Após a conquista de Ondurmã, Kitchener dirigiu-se para Fashoda onde
chegou no dia 19. Kitchener protestou contra a presença francesa e mandou içar
a bandeira egípcia. Marchand não tinha espaço de manobra para se opor já que os
Franceses tinham defendido, contra o domínio inglês, que era necessário apoiar
os direitos do Egipto, que incluía o Sudão. O Governo francês avaliou mal o
interesse das outras Potências em apoiar a França. A Rússia não tinha nenhum
interesse em intrometer-se neste assunto. Os Alemães não estavam interessados
em contribuir para a solução de um diferendo que impedia uma aproximação entre
a França e o Reino Unido, apesar de, na época, a Alemanha e o Reino Unido serem
quase aliados. Aliás, foi com base no bom entendimento entre estas duas
Potências que elas chegaram a acordo, a 30 de Agosto de 1898, sobre uma
eventual partilha das colónias portuguesas.

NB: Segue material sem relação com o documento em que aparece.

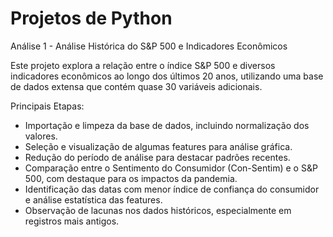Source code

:
# Projetos de Python





Análise 1 - Análise Histórica do S&P 500 e Indicadores Econômicos

Este projeto explora a relação entre o índice S&P 500 e diversos indicadores econômicos ao longo dos últimos 20 anos, utilizando uma base de dados extensa que contém quase 30 variáveis adicionais.

Principais Etapas:
- Importação e limpeza da base de dados, incluindo normalização dos valores.
- Seleção e visualização de algumas features para análise gráfica.
- Redução do período de análise para destacar padrões recentes.
- Comparação entre o Sentimento do Consumidor (Con-Sentim) e o S&P 500, com destaque para os impactos da pandemia.
- Identificação das datas com menor índice de confiança do consumidor e análise estatística das features.
- Observação de lacunas nos dados históricos, especialmente em registros mais antigos.

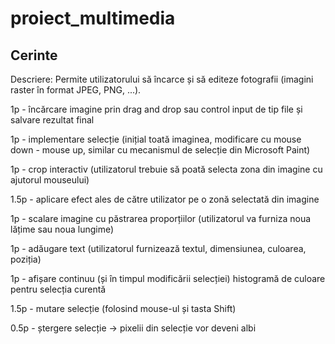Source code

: # proiect_multimedia

## Cerinte

Descriere: Permite utilizatorului să încarce și să editeze fotografii (imagini raster în format JPEG, PNG, ...).

1p - încărcare imagine prin drag and drop sau control input de tip file și salvare rezultat final

1p - implementare selecție (inițial toată imaginea, modificare cu mouse down - mouse up, similar cu mecanismul de
selecție din Microsoft Paint)

1p - crop interactiv (utilizatorul trebuie să poată selecta zona din imagine cu ajutorul mouseului)

1.5p - aplicare efect ales de către utilizator pe o zonă selectată din imagine

1p - scalare imagine cu păstrarea proporțiilor (utilizatorul va furniza noua lățime sau noua lungime)

1p - adăugare text (utilizatorul furnizează textul, dimensiunea, culoarea, poziția)

1p - afișare continuu (și în timpul modificării selecției) histogramă de culoare pentru selecția curentă

1.5p - mutare selecție (folosind mouse-ul și tasta Shift)

0.5p - ștergere selecție -> pixelii din selecție vor deveni albi

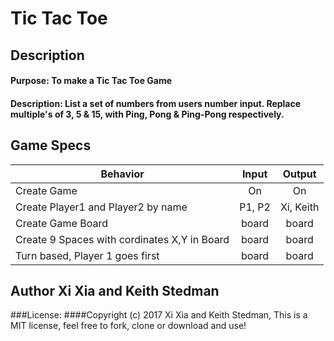# Tic Tac Toe
## Description
#### Purpose: To make a Tic Tac Toe Game
#### Description: List a set of numbers from users number input. Replace multiple's of 3, 5 & 15, with Ping, Pong & Ping-Pong respectively.
## Game Specs

| Behavior | Input | Output |
|----------|:-----:|:------:|
| Create Game | On | On |
| Create Player1 and Player2 by name | P1, P2 | Xi, Keith |
| Create Game Board | board | board |
| Create 9 Spaces with cordinates X,Y in Board | board | board |
| Turn based, Player 1 goes first | board | board |


## Author Xi Xia and Keith Stedman
###License:
####Copyright (c) 2017 Xi Xia and Keith Stedman, This is a MIT license, feel free to fork, clone or download and use!
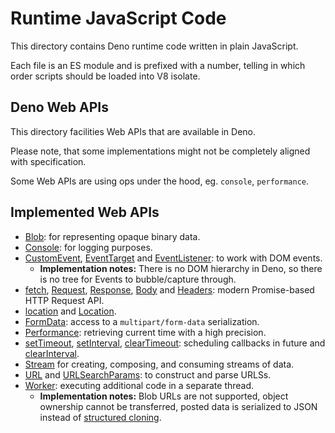 # Runtime JavaScript Code

This directory contains Deno runtime code written in plain JavaScript.

Each file is an ES module and is prefixed with a number, telling in which
order scripts should be loaded into V8 isolate.

## Deno Web APIs

This directory facilities Web APIs that are available in Deno.

Please note, that some implementations might not be completely aligned with
specification.

Some Web APIs are using ops under the hood, eg. `console`, `performance`.

## Implemented Web APIs

- [Blob](https://developer.mozilla.org/en-US/docs/Web/API/Blob): for
  representing opaque binary data.
- [Console](https://developer.mozilla.org/en-US/docs/Web/API/Console): for
  logging purposes.
- [CustomEvent](https://developer.mozilla.org/en-US/docs/Web/API/CustomEvent),
  [EventTarget](https://developer.mozilla.org/en-US/docs/Web/API/EventTarget)
  and
  [EventListener](https://developer.mozilla.org/en-US/docs/Web/API/EventListener):
  to work with DOM events.
  - **Implementation notes:** There is no DOM hierarchy in Deno, so there is no
    tree for Events to bubble/capture through.
- [fetch](https://developer.mozilla.org/en-US/docs/Web/API/WindowOrWorkerGlobalScope/fetch),
  [Request](https://developer.mozilla.org/en-US/docs/Web/API/Request),
  [Response](https://developer.mozilla.org/en-US/docs/Web/API/Response),
  [Body](https://developer.mozilla.org/en-US/docs/Web/API/Body) and
  [Headers](https://developer.mozilla.org/en-US/docs/Web/API/Headers): modern
  Promise-based HTTP Request API.
- [location](https://developer.mozilla.org/en-US/docs/Web/API/Window/location)
  and [Location](https://developer.mozilla.org/en-US/docs/Web/API/Location).
- [FormData](https://developer.mozilla.org/en-US/docs/Web/API/FormData): access
  to a `multipart/form-data` serialization.
- [Performance](https://developer.mozilla.org/en-US/docs/Web/API/Performance):
  retrieving current time with a high precision.
- [setTimeout](https://developer.mozilla.org/en-US/docs/Web/API/WindowOrWorkerGlobalScope/setTimeout),
  [setInterval](https://developer.mozilla.org/en-US/docs/Web/API/WindowOrWorkerGlobalScope/setInterval),
  [clearTimeout](https://developer.mozilla.org/en-US/docs/Web/API/WindowOrWorkerGlobalScope/clearTimeout):
  scheduling callbacks in future and
  [clearInterval](https://developer.mozilla.org/en-US/docs/Web/API/WindowOrWorkerGlobalScope/clearInterval).
- [Stream](https://developer.mozilla.org/en-US/docs/Web/API/Streams_API) for
  creating, composing, and consuming streams of data.
- [URL](https://developer.mozilla.org/en-US/docs/Web/API/URL) and
  [URLSearchParams](https://developer.mozilla.org/en-US/docs/Web/API/URLSearchParams):
  to construct and parse URLSs.
- [Worker](https://developer.mozilla.org/en-US/docs/Web/API/Worker): executing
  additional code in a separate thread.
  - **Implementation notes:** Blob URLs are not supported, object ownership
    cannot be transferred, posted data is serialized to JSON instead of
    [structured cloning](https://developer.mozilla.org/en-US/docs/Web/API/Web_Workers_API/Structured_clone_algorithm).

Para visualizar o mapa com mais detalhe, seguir o link de origem: https://www.mtholyoke.edu/acad/intrel/pol116/Marchand's%20Route%20to%20Fashoda.jpg
Os governos da França e do Reino Unido iniciaram negociações. Os
britânicos ofereceram concessões na África Ocidental em troca dos territórios
na região do Nilo, troca a que os Franceses se opunham. Não foi alcançado
nenhum acordo e a questão de Fachoda transformou-se no acontecimento que
poderia conduzir a uma confrontação mais alargada entre as duas Potências. O
Reino Unido era a Potência mais forte. Kitchener dispunha de um exército
moralizado pelas recentes vitórias enquanto Marchand não dispunha de mais que
meia dúzia de franceses e uma centena de atiradores sudaneses. No vale do Nilo,
os Franceses estavam em desvantagem. No contexto global, a França tinha a
Rússia como aliada, mas esta não mostrou vontade de intervir; o Reino Unido não
dispunha de aliados, mas estava de boas relações com a Tríplice Aliança. No que
respeita à marinha de guerra, o Reino Unido dispunha de uma enorme vantagem
sobre a França. O Governo britânico era estável enquanto o Governo francês
estava dividido. O Reino Unido considerava esta uma questão de interesse
nacional enquanto para a França era uma questão de prestígio. A opinião pública
francesa considerou um absurdo a possibilidade de uma guerra contra o Reino
Unido a propósito de Fashoda quando a Alsácia-Lorena continuava em mãos alemãs.
A França cedeu e, no dia 11 de Dezembro de 1898, Marchand retirou de Fashoda.